We measure fix rate: the percentage of initially incorrect predictions that are corrected after intervention, evaluated on incorrectly predicted samples. The verdict is clear across both models:
Scaling outperforms upweighting. For Audio-Flamingo-3, attention scaling with α = 2.0 (sharpening) achieves a 20.5% average fix rate versus 15.8% for the best upweighting configuration. For DeSTA-2.5-Audio, scaling with α = 0.2 (smoothing) achieves 20.1% versus 10.1% for upweighting. The optimal direction differs by model: Audio-Flamingo-3 benefits from sharpening (attention that is correctly directed but imprecise), while DeSTA-2.5-Audio benefits from smoothing (attention that is misaligned and needs redistribution).
This is the paper’s central finding: modality imbalance alone cannot explain temporal reasoning failures. How attention is distributed across audio tokens matters more than how much total attention audio receives.
Keyword Tokens
We also vary which query positions we intervene from:
- Last: the final prompt token only (following prior work on vision-language models)
- Keyword: task-relevant keyword tokens only — “earliest”, “latest”, “longest”
- Kwd+Last: both keyword and final prompt tokens combined
Combining both yields the highest fix rates for both models. Keyword-only interventions underperform final-token-only, but the two sources provide complementary signal — targeting the tokens that semantically anchor what the model is being asked, alongside the final query position, is strictly better than either alone.
Layer-Targeted Intervention
The fix rate experiments tell us attention redistribution can correct errors. The next question is whether this can be a practical inference-time strategy. We first test applying the best scaling intervention uniformly across all layers: this consistently degrades performance, hurting correctly-predicted examples more than it helps incorrectly-predicted ones.
We then apply scaling at a single layer and sweep all layers. Audio-Flamingo-3 shows a clear localized peak at Layer 20 under sharpening (α = 2.0). DeSTA-2.5-Audio shows peak improvement at Layer 9 under smoothing (α = 0.2).

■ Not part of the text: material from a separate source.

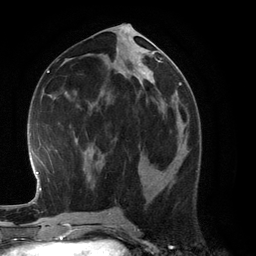
Breast MRI (dynamic contrast-enhanced), one axial slice. Position 58 of 134 along the scan axis. Cropped to one breast. Dynamic contrast-enhanced series, time point 2 of 6 at this slice position (early post-contrast). 3 T. TE 2.8 ms, TR 6.9 ms. 256 × 256 image matrix, field of view 190 × 190 mm. Female patient.
Outlined on this slice (semi-automatic segmentation, software-assisted and operator-edited):
- enhancing-tissue mask used for the functional tumour volume (all voxels passing the contrast-enhancement thresholds inside the analysis volume; usually the tumour): bounding box [x1, y1, x2, y2] px = [163, 155, 178, 174]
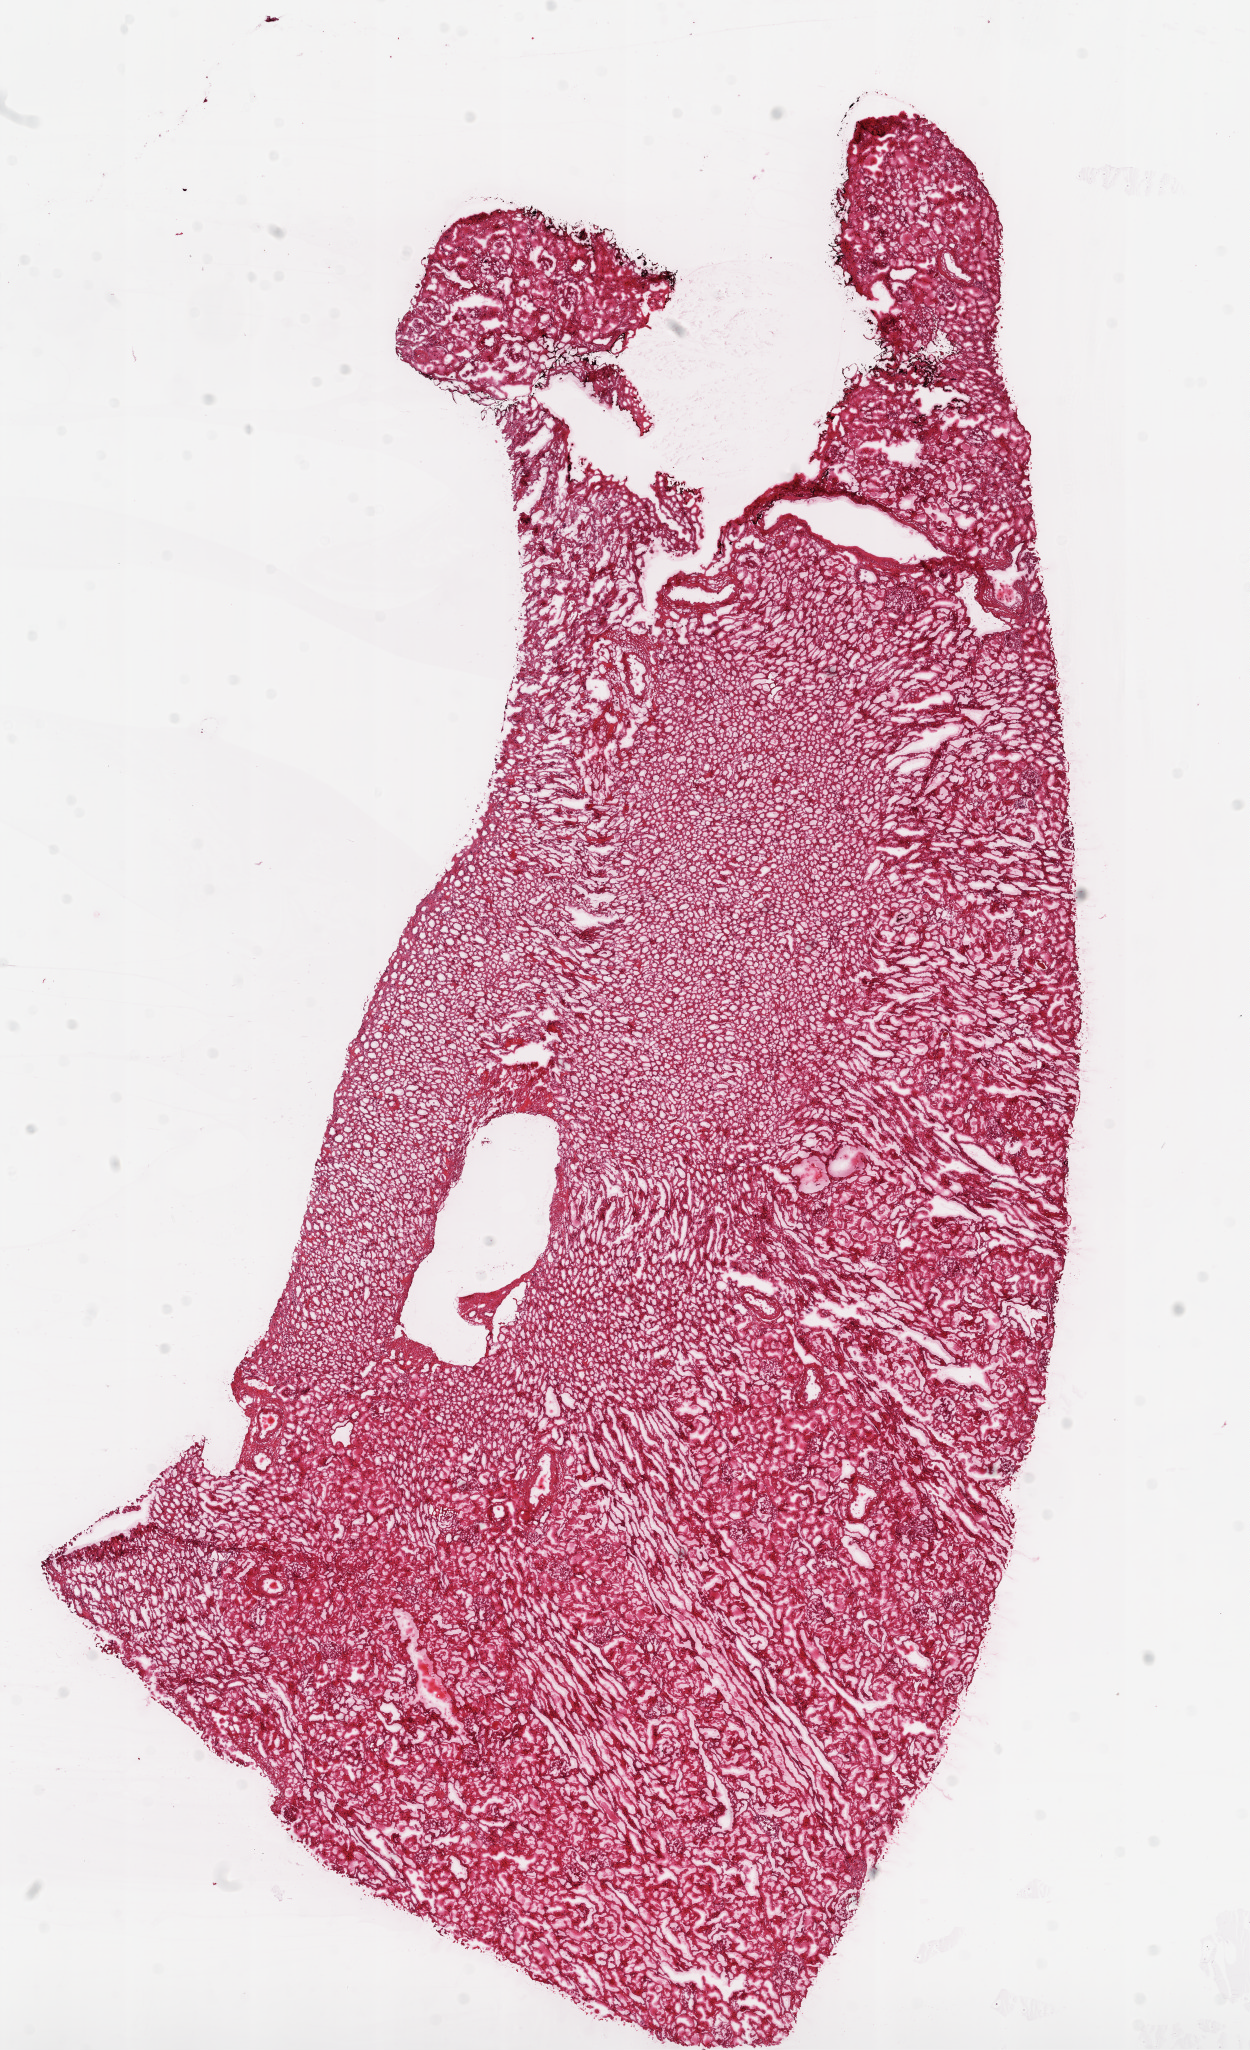
Digitized Hematoxylin and eosin (H&E) stained tissue section (whole slide) — whole scanned area (about 10.0 x 16.4 mm, from a 20x scan) shown as a low-resolution overview; frozen section from the top of the tissue portion; solid tissue normal (non-tumour tissue) sample from the kidney. Male patient; age at initial diagnosis 65 years.
This section: solid tissue normal sample (biorepository sample class). Patient diagnosis: Clear cell adenocarcinoma, NOS.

Averaging across both models, layer-targeted scaling improves temporal reasoning accuracy by 3.2% (from 55.9% to 59.1%) — with no additional training data, fine-tuning, or architectural modifications.
The gains are modest but demonstrate that inference-time attention redistribution is a viable direction. They also reinforce the diagnostic finding: there are specific layers where temporal reasoning bottlenecks, and targeted intervention at those layers is what moves the needle.
Takeaways
-
Temporal reasoning is a persistent gap even for high-performing LALMs. Models like Audio-Flamingo-3 that score above 70% on MMAU fail noticeably on simple foundational tasks — identifying which of four events started earliest, ended latest, or lasted longest.
-
Text dominates audio even when audio is the only informative signal. Across most models and tasks, CQA (text only) outperforms AQA (audio only), and adding audio to text rarely helps. This holds even though our dataset is carefully validated to require audio contribution.
-
The modality imbalance hypothesis is incomplete. Simply boosting the total amount of attention audio receives (upweighting) is less effective than redistributing it (scaling). The problem is not just that models look at audio less — it’s that they don’t look at the right parts of audio.
-
Keyword tokens carry diagnostic leverage. Intervening from task-relevant keyword tokens (“earliest”, “latest”, “longest”) provides complementary benefit alongside the final prompt position. The model’s internal processing of the query term affects how it reads audio.
-
Training-free inference-time interventions can help. Layer-targeted attention scaling at a single identified bottleneck layer yields a 3.2% accuracy improvement with no training. The intervention is architecture-dependent, but the pattern — a localized layer where redistribution matters most — holds for both models.